__What to produce__
From the data below, retype exactly the lines starting with the one that contains "left shoulder: (310, 187)" and ending with the one that contains "left eye: (147, 377)", both included.

__Record excerpts__
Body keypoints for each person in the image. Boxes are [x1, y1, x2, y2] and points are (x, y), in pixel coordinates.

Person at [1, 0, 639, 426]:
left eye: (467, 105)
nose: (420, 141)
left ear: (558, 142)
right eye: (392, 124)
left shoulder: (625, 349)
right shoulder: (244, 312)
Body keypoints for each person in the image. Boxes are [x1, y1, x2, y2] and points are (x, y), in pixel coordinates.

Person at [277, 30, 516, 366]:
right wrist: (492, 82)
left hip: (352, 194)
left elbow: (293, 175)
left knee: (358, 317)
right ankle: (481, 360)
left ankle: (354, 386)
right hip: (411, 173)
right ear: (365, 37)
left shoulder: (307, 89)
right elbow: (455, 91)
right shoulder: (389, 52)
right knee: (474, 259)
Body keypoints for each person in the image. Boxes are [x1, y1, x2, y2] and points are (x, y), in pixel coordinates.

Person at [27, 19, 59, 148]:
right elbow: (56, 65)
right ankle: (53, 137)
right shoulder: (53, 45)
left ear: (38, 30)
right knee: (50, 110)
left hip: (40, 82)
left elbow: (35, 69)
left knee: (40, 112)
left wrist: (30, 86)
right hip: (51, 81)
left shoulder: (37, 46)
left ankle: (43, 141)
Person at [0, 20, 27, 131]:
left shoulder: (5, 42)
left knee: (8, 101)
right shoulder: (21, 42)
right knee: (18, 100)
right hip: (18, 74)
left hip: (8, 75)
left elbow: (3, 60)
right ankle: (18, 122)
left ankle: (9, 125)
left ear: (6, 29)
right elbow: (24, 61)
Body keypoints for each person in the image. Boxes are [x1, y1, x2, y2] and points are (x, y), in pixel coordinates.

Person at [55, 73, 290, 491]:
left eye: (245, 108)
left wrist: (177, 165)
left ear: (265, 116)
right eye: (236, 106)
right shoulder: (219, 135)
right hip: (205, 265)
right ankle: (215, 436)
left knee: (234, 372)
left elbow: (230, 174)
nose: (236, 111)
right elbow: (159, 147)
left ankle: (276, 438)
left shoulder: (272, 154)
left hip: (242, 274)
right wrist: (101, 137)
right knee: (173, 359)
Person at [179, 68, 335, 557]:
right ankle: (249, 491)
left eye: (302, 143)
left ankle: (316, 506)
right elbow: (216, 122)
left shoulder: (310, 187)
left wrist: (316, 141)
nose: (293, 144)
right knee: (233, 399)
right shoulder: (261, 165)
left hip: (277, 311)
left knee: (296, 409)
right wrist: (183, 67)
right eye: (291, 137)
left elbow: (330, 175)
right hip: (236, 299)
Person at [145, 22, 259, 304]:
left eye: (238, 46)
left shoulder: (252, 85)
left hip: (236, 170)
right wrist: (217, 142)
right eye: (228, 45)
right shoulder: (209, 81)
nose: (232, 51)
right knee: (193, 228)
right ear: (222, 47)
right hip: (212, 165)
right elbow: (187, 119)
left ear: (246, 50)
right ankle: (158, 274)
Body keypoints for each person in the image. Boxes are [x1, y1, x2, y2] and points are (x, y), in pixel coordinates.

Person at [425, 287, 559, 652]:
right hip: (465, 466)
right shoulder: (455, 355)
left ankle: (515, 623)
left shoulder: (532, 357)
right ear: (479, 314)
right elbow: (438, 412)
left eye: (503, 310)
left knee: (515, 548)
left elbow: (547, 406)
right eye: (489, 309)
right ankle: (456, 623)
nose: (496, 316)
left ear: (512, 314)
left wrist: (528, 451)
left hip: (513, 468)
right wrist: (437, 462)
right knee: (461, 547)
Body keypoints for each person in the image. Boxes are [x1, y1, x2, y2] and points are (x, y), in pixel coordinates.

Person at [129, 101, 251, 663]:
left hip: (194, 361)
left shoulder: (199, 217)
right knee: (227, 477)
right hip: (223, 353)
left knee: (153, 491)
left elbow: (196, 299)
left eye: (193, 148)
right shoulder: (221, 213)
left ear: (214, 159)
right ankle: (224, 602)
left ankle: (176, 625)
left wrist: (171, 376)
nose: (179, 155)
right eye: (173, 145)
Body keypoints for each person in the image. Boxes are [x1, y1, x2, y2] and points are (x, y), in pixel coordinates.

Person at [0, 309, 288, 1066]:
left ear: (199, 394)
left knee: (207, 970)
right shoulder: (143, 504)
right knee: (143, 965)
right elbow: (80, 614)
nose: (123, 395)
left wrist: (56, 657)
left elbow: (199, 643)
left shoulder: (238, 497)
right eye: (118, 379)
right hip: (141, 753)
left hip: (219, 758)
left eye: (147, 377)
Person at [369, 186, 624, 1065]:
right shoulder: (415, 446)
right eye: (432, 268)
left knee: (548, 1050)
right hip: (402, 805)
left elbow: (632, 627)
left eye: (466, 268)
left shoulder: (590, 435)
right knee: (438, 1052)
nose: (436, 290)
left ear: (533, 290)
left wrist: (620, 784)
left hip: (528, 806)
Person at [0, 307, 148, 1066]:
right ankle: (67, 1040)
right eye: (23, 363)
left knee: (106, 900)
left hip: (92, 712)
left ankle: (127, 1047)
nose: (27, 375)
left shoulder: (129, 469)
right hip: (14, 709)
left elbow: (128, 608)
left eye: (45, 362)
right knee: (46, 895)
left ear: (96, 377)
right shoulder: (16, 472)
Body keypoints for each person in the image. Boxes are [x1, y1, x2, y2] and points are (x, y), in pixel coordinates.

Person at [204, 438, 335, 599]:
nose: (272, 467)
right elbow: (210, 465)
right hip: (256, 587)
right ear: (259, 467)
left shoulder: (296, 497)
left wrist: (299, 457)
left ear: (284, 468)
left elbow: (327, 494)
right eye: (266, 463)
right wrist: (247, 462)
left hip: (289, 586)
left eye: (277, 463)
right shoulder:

__Task output__
left shoulder: (310, 187)
left wrist: (316, 141)
nose: (293, 144)
right knee: (233, 399)
right shoulder: (261, 165)
left hip: (277, 311)
left knee: (296, 409)
right wrist: (183, 67)
right eye: (291, 137)
left elbow: (330, 175)
right hip: (236, 299)
Person at [145, 22, 259, 304]:
left eye: (238, 46)
left shoulder: (252, 85)
left hip: (236, 170)
right wrist: (217, 142)
right eye: (228, 45)
right shoulder: (209, 81)
nose: (232, 51)
right knee: (193, 228)
right ear: (222, 47)
right hip: (212, 165)
right elbow: (187, 119)
left ear: (246, 50)
right ankle: (158, 274)
Body keypoints for each person in the image. Boxes are [x1, y1, x2, y2] and points are (x, y), in pixel coordinates.

Person at [425, 287, 559, 652]:
right hip: (465, 466)
right shoulder: (455, 355)
left ankle: (515, 623)
left shoulder: (532, 357)
right ear: (479, 314)
right elbow: (438, 412)
left eye: (503, 310)
left knee: (515, 548)
left elbow: (547, 406)
right eye: (489, 309)
right ankle: (456, 623)
nose: (496, 316)
left ear: (512, 314)
left wrist: (528, 451)
left hip: (513, 468)
right wrist: (437, 462)
right knee: (461, 547)
Body keypoints for each person in the image. Boxes are [x1, y1, x2, y2] and points are (x, y), in pixel coordinates.

Person at [129, 101, 251, 663]:
left hip: (194, 361)
left shoulder: (199, 217)
right knee: (227, 477)
right hip: (223, 353)
left knee: (153, 491)
left elbow: (196, 299)
left eye: (193, 148)
right shoulder: (221, 213)
left ear: (214, 159)
right ankle: (224, 602)
left ankle: (176, 625)
left wrist: (171, 376)
nose: (179, 155)
right eye: (173, 145)
Body keypoints for each person in the image. Boxes are [x1, y1, x2, y2] and points are (x, y), in pixel coordinates.

Person at [0, 309, 288, 1066]:
left ear: (199, 394)
left knee: (207, 970)
right shoulder: (143, 504)
right knee: (143, 965)
right elbow: (80, 614)
nose: (123, 395)
left wrist: (56, 657)
left elbow: (199, 643)
left shoulder: (238, 497)
right eye: (118, 379)
right hip: (141, 753)
left hip: (219, 758)
left eye: (147, 377)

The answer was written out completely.